● WHAT IS REQUIRED
Give the entries again exactly; drop the pictures.

● DATA FOR PROCESSING
******
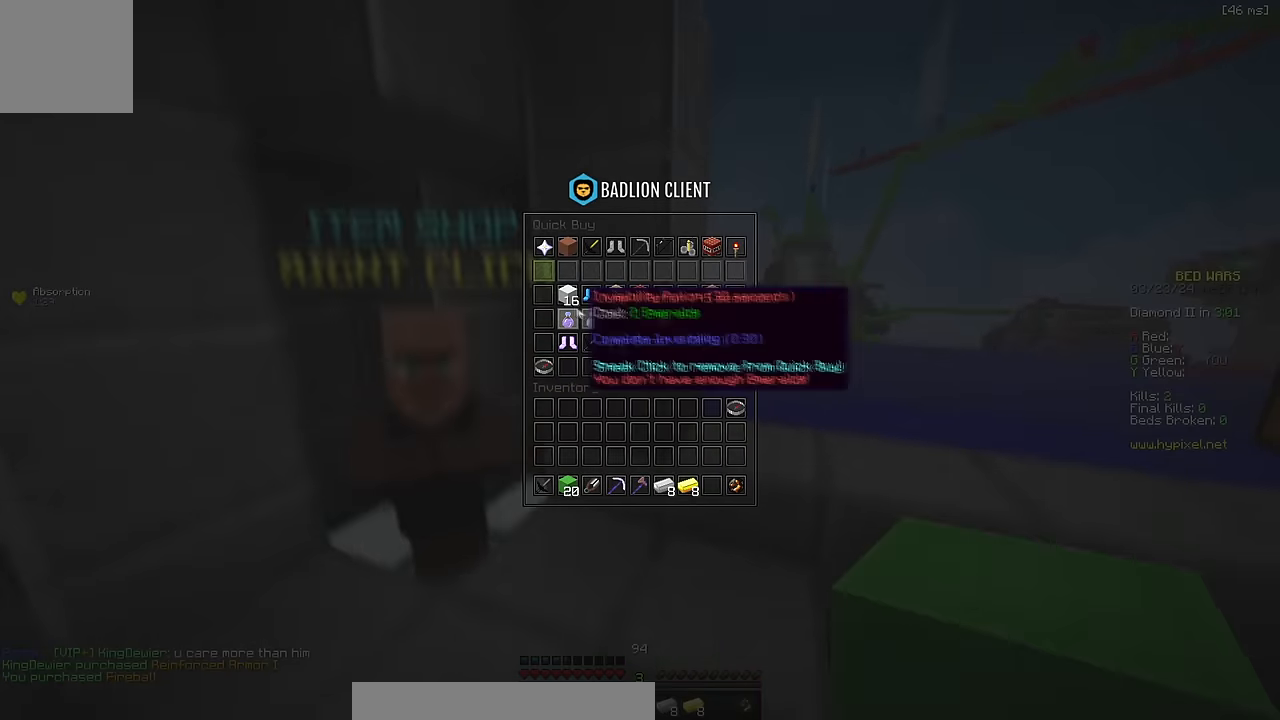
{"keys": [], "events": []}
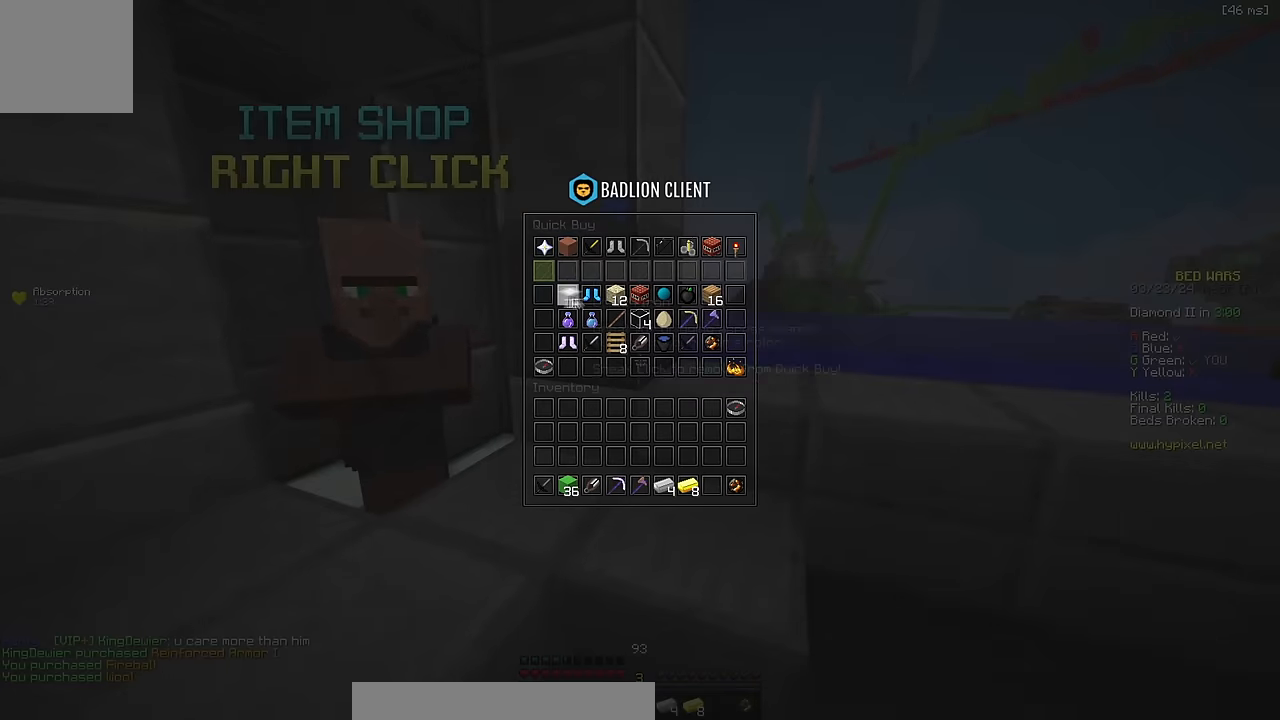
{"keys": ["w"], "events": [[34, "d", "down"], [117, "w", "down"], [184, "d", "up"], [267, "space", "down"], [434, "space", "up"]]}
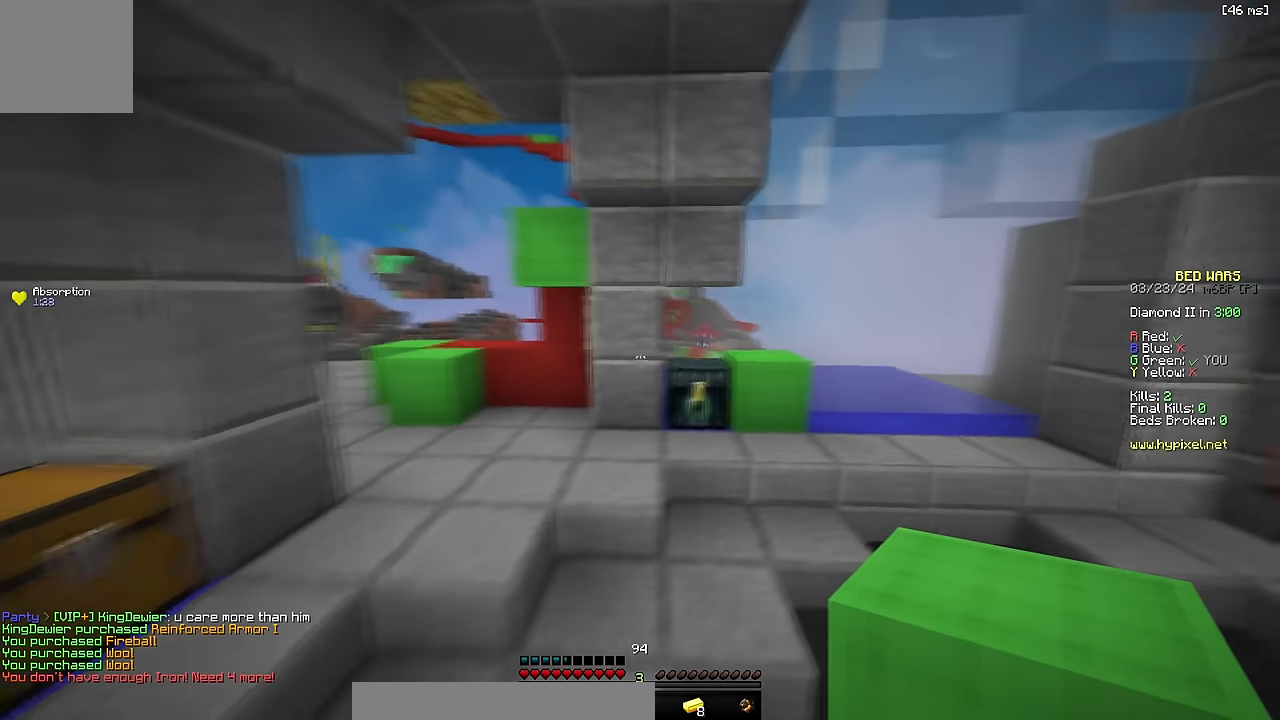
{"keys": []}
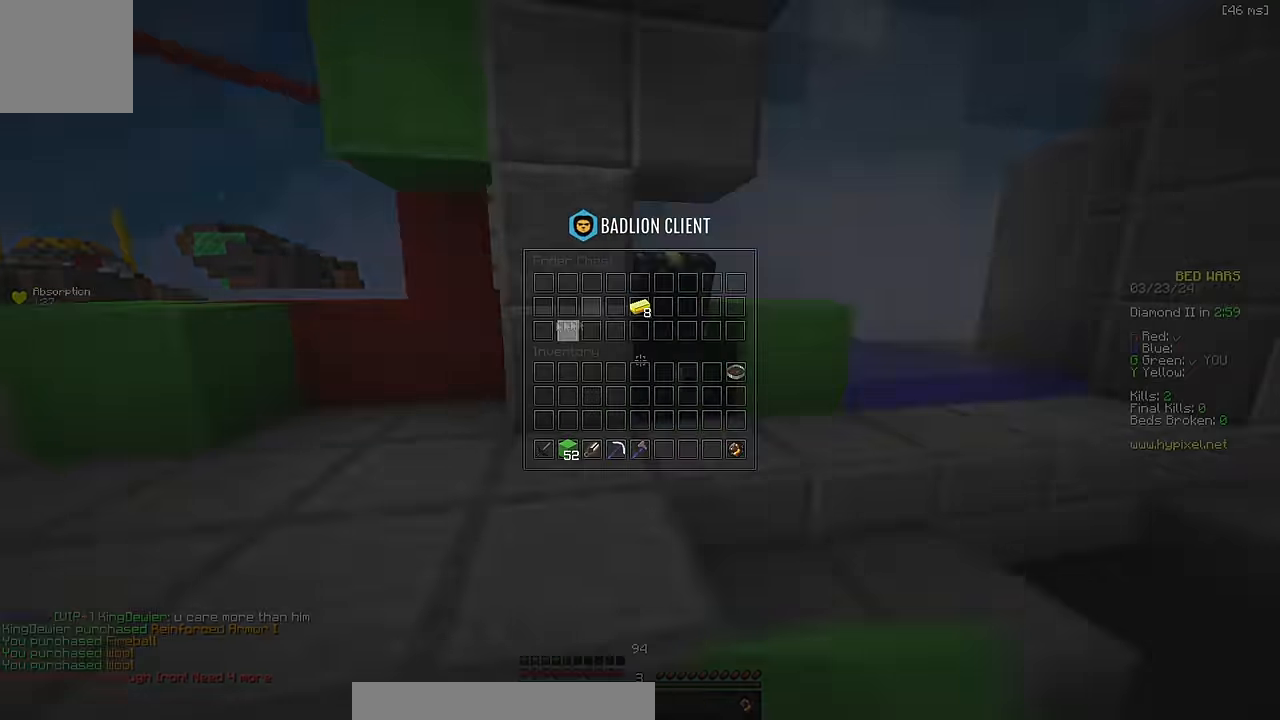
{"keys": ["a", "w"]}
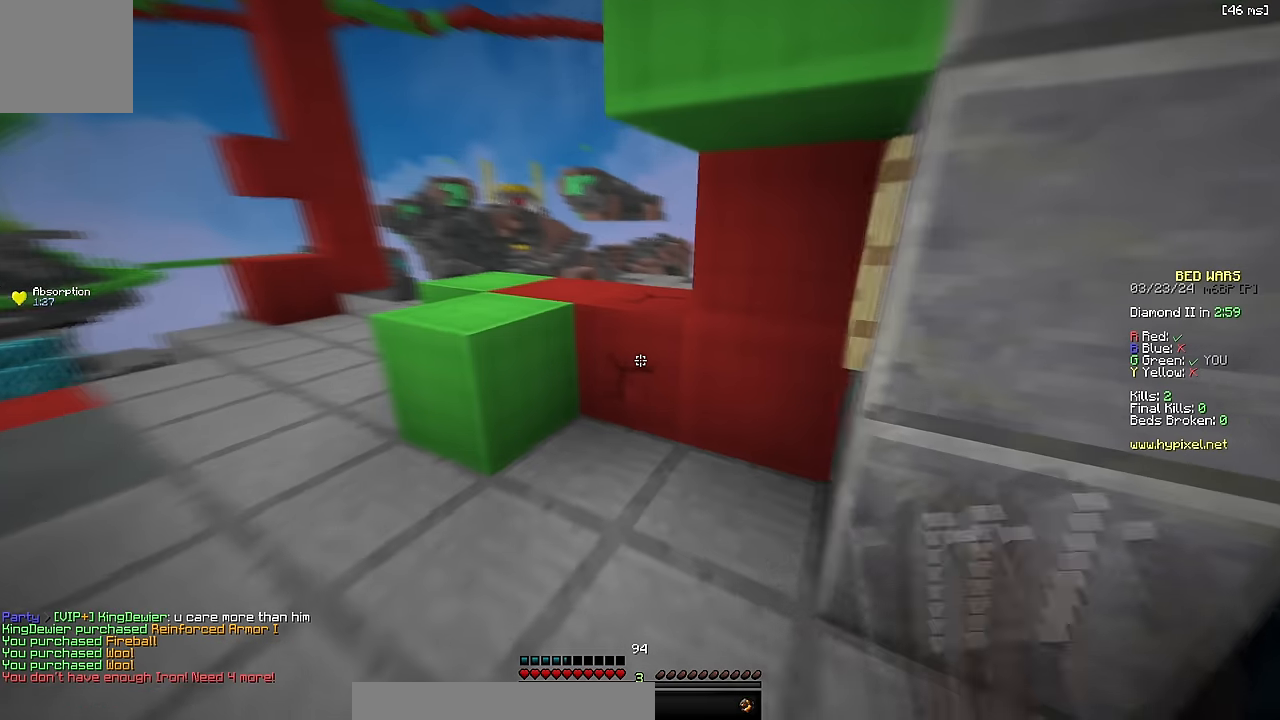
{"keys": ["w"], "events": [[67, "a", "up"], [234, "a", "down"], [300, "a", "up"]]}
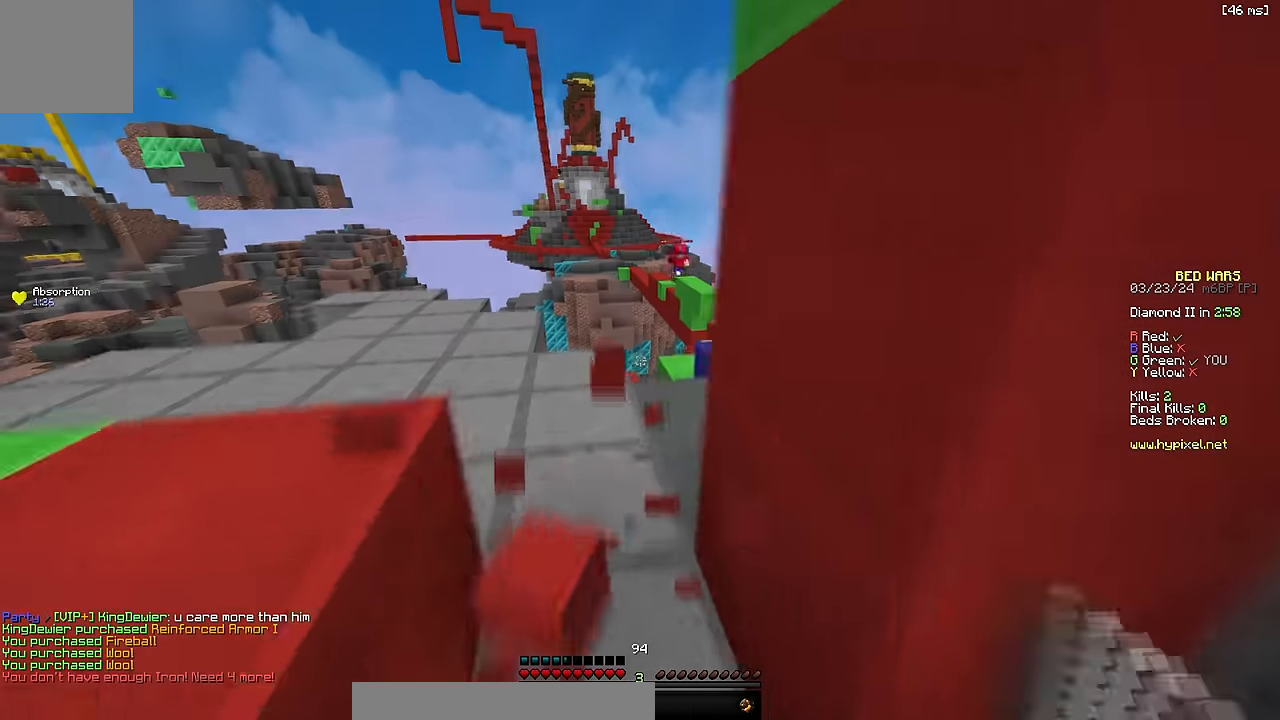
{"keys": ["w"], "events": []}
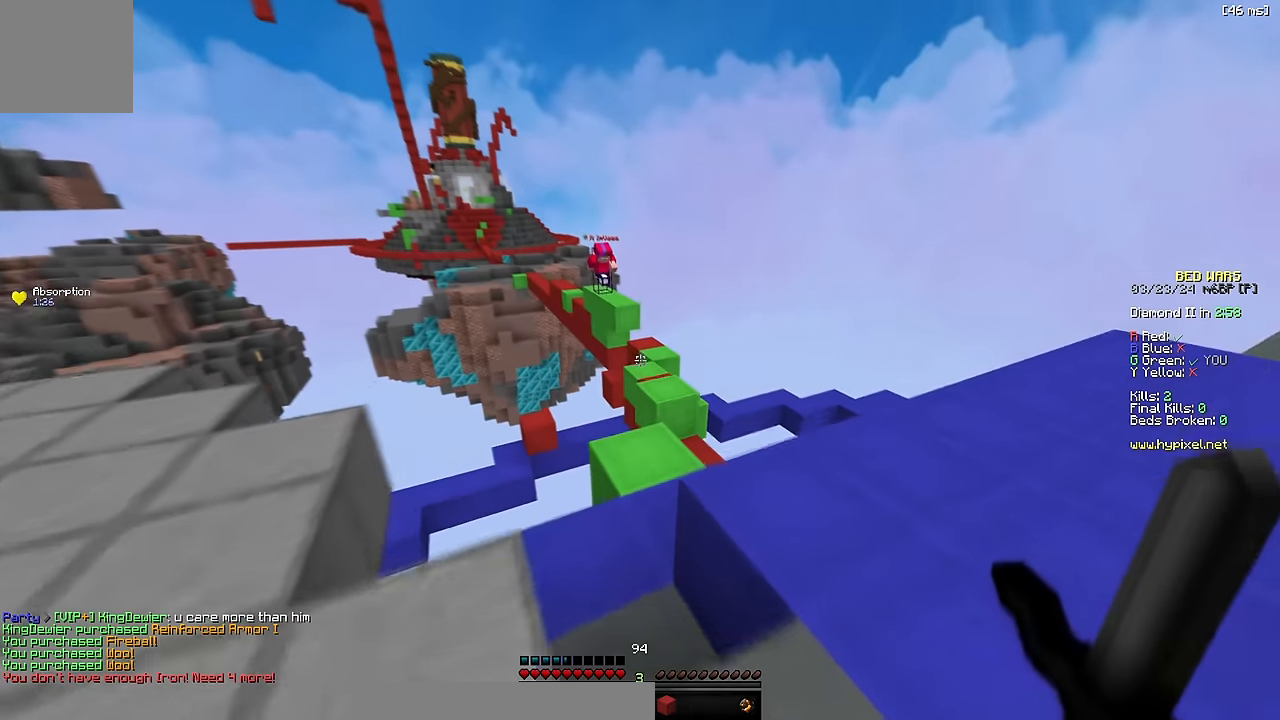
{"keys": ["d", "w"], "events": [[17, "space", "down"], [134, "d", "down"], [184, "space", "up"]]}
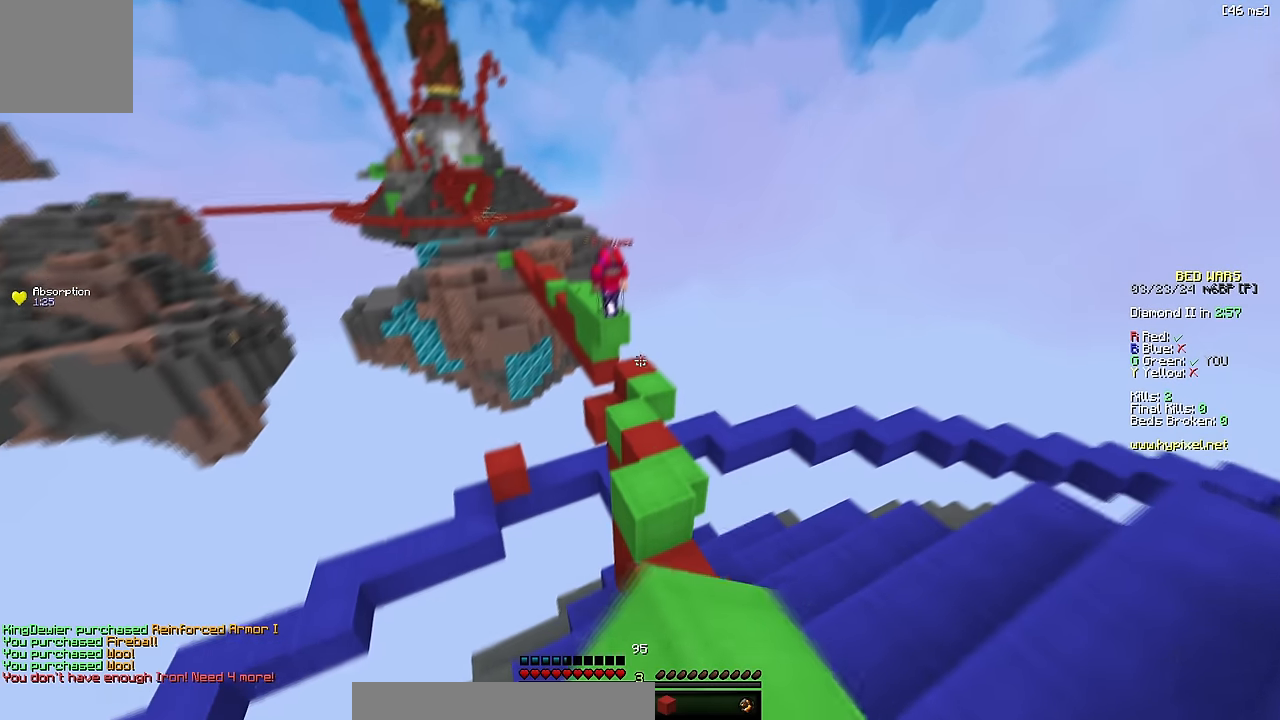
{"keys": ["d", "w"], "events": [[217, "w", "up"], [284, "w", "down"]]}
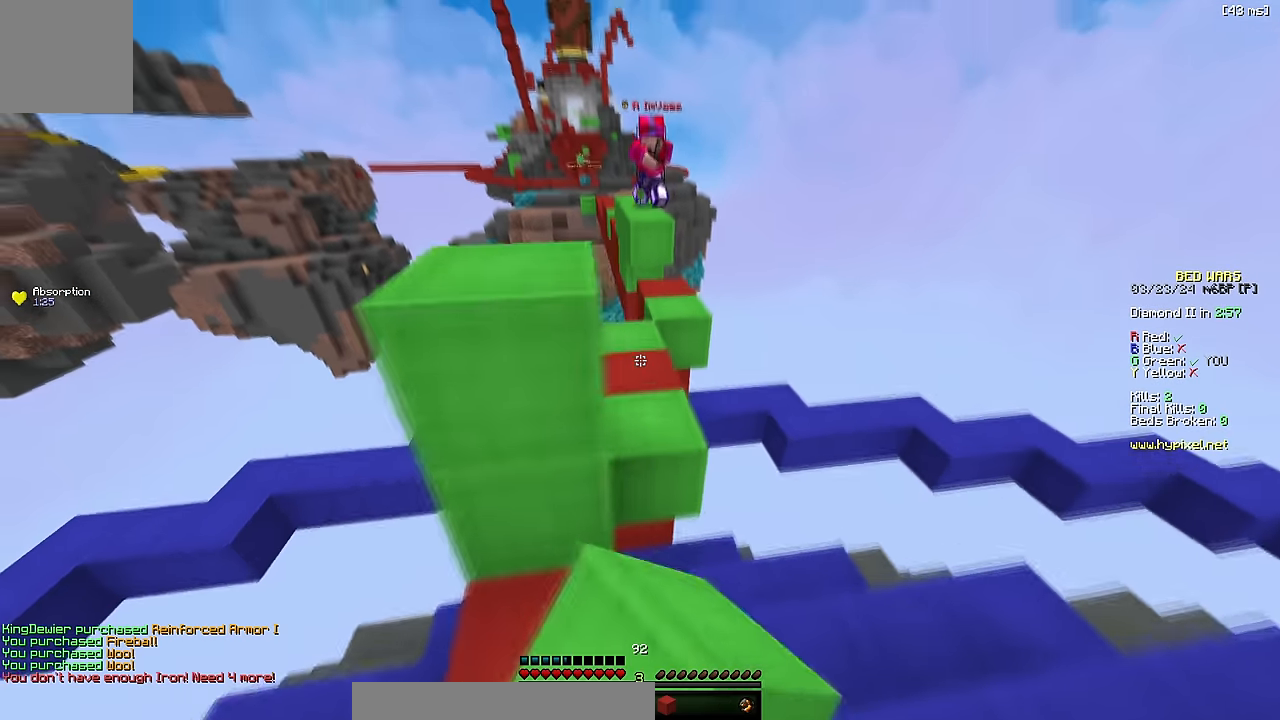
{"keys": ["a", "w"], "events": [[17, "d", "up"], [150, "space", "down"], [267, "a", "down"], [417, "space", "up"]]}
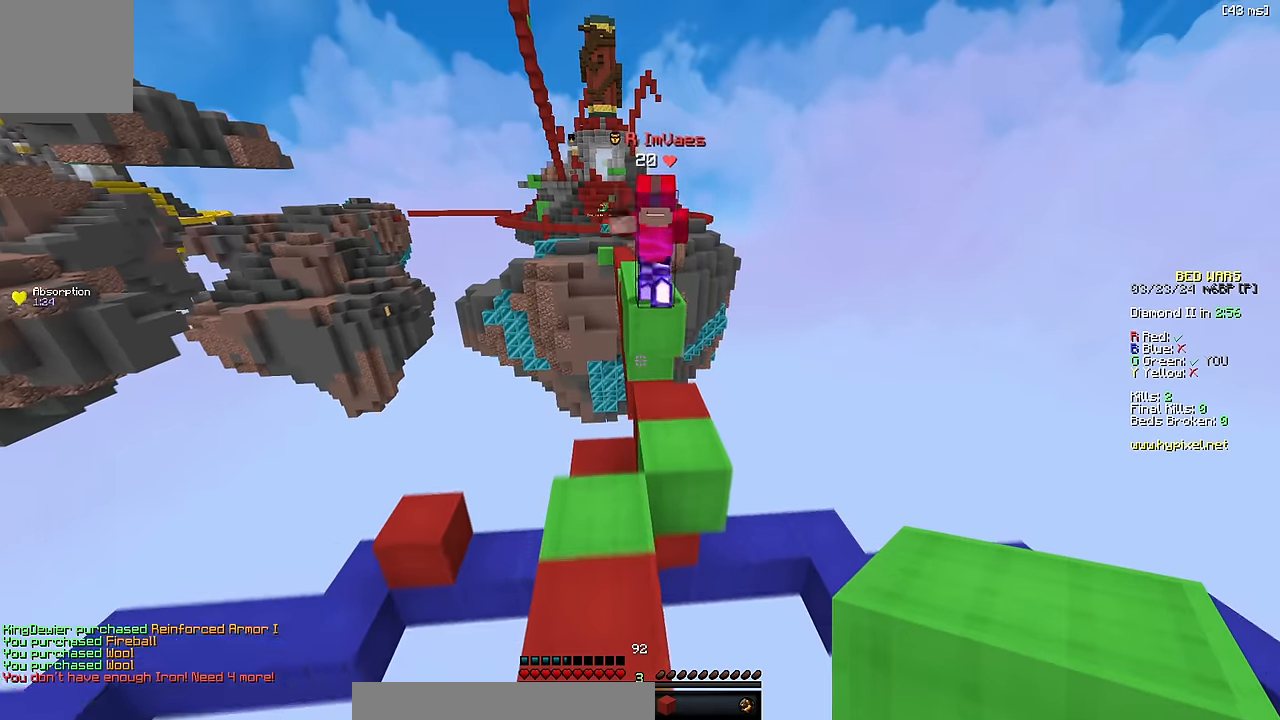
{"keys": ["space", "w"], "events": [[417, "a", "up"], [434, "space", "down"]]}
******
● EXERCISE SOLUTION
{"keys": [], "events": []}
{"keys": ["w"], "events": [[34, "d", "down"], [117, "w", "down"], [184, "d", "up"], [267, "space", "down"], [434, "space", "up"]]}
{"keys": []}
{"keys": ["a", "w"]}
{"keys": ["w"], "events": [[67, "a", "up"], [234, "a", "down"], [300, "a", "up"]]}
{"keys": ["w"], "events": []}
{"keys": ["d", "w"], "events": [[17, "space", "down"], [134, "d", "down"], [184, "space", "up"]]}
{"keys": ["d", "w"], "events": [[217, "w", "up"], [284, "w", "down"]]}
{"keys": ["a", "w"], "events": [[17, "d", "up"], [150, "space", "down"], [267, "a", "down"], [417, "space", "up"]]}
{"keys": ["space", "w"], "events": [[417, "a", "up"], [434, "space", "down"]]}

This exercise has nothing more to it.